Le lendemain, dans le courant de l’après-midi, la voiture de livraison d’un commissionnaire assermenté déposait rue Alfred-de-Vigny un paquet cacheté de cire à l’adresse de la marquise de Sommières. Il contenait la boîte à poudre à la miniature d’Isabey accompagnée d’une carte signée de Doña Luisa de Vargas la remerciant et la priant de reprendre un présent destiné à un couple heureux et que l’on ne se sentait pas le droit de garder… Au fil de la journée, quelques coups de téléphone venus d’amis invités comme lady Mendl, les Malden ou les Vernois annoncèrent qu’à eux aussi les cadeaux venaient d’être restitués. Adalbert en venant dîner apporta son propre présent, un vase chinois Kien-Long acheté chez un concurrent de Vauxbrun et dont il fit aussitôt cadeau à une Marie-Angéline rouge de joie.

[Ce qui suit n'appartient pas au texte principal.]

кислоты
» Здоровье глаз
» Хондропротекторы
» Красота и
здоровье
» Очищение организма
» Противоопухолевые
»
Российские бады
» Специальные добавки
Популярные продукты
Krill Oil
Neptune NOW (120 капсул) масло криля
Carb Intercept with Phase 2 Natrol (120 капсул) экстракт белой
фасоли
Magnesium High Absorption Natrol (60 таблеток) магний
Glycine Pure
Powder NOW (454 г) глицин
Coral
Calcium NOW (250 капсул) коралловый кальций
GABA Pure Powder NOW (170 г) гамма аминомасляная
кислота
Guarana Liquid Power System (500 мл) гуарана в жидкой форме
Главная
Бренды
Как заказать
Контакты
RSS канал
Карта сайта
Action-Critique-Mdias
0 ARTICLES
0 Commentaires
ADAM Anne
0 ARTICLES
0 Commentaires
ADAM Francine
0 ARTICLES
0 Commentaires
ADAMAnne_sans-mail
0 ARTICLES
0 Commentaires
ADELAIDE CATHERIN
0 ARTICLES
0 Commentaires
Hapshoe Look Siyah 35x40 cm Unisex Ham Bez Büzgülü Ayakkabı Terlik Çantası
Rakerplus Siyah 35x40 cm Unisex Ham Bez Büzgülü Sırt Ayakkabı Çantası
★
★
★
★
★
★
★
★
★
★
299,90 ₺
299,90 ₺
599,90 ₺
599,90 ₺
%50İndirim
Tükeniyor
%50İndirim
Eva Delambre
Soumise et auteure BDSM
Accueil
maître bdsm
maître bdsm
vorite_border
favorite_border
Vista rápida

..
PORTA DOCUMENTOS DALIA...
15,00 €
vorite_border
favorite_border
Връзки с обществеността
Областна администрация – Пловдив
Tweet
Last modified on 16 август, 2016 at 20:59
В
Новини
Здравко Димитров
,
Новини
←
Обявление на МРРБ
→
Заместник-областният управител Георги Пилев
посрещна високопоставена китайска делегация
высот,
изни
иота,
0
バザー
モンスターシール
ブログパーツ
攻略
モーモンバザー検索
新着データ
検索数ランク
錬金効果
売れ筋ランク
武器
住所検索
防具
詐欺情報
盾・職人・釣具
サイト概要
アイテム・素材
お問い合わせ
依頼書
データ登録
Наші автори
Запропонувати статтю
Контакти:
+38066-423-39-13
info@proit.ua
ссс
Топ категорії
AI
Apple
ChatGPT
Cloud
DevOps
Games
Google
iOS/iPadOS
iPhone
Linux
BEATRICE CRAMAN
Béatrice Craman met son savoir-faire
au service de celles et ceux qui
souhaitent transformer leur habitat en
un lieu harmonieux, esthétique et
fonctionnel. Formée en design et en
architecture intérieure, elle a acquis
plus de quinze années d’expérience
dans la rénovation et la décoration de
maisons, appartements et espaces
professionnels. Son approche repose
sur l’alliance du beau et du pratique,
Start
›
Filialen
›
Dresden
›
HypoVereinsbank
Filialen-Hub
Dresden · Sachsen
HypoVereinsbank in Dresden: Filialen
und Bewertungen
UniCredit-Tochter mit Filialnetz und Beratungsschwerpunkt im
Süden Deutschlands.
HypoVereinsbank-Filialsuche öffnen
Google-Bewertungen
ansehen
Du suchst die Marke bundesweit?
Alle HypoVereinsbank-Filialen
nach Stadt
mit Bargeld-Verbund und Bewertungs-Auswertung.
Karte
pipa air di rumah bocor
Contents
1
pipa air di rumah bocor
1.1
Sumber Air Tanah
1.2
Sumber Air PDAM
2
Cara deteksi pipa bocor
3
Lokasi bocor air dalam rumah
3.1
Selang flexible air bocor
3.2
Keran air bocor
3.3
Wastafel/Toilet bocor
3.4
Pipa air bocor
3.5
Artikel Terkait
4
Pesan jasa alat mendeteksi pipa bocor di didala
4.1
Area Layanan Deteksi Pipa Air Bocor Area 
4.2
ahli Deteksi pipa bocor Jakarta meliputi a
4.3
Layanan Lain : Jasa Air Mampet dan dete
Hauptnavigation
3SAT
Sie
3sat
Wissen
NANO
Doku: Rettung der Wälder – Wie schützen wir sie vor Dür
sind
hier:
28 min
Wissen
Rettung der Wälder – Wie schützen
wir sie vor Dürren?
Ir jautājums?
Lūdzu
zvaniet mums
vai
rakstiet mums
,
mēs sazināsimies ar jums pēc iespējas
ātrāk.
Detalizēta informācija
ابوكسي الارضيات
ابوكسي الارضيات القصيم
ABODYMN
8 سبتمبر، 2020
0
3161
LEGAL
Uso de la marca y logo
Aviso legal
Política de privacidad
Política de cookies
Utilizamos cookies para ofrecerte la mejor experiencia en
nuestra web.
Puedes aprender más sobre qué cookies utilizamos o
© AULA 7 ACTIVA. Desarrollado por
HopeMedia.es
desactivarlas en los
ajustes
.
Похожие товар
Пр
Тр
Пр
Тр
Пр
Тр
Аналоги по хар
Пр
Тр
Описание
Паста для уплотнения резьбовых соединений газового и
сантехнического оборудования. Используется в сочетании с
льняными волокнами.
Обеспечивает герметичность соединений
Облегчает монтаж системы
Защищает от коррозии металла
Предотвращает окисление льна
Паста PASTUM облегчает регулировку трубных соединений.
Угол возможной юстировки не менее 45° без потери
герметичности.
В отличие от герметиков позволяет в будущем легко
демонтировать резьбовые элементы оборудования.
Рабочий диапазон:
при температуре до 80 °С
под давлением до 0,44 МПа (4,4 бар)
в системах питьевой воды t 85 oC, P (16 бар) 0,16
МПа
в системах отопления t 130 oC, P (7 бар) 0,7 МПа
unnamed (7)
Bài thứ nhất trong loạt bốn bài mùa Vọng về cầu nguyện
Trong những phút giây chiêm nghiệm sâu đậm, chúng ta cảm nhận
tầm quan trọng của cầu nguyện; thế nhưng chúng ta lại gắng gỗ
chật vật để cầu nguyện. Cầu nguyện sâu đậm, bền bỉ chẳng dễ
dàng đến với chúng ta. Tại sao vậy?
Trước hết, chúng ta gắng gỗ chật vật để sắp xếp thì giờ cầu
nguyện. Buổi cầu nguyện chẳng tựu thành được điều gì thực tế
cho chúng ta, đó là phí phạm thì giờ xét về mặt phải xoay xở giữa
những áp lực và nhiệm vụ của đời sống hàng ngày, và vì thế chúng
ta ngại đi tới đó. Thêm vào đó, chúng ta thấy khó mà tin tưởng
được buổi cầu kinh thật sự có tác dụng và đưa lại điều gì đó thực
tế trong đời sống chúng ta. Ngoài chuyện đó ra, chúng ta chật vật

– Oh, il ne fallait pas ! Pourquoi moi ?

– Ce n’est pas mon style, fit l’égyptologue. Seuls les vases canopes ont droit de cité chez moi et je parie qu’il ira à merveille chez vous. Et puis vous méritez bien un petit cadeau par-ci par-là. Depuis le temps que vous nous aidez ! Voilà qui est fait !

Il ajouta à sa confusion en lui plaquant un baiser sur chaque joue puis se tourna vers Aldo.

– On dirait que tu as droit à un régime spécial ? Ou bien tes Guardi sont-ils revenus ?

– Tu peux constater que non. Si Romuald a signalé qu’on les avait emportés, ce n’était pas pour me les rendre…

– C’est bizarre tout de même !

– Pas tant que ça, dit soudain Marie-Angéline qui, serrant son précieux vase sur son cœur, s’apprêtait à l’emporter dans sa chambre, surtout si l’on part du principe qu’en réalité c’est vous que l’on vise à travers votre amitié pour Gilles Vauxbrun.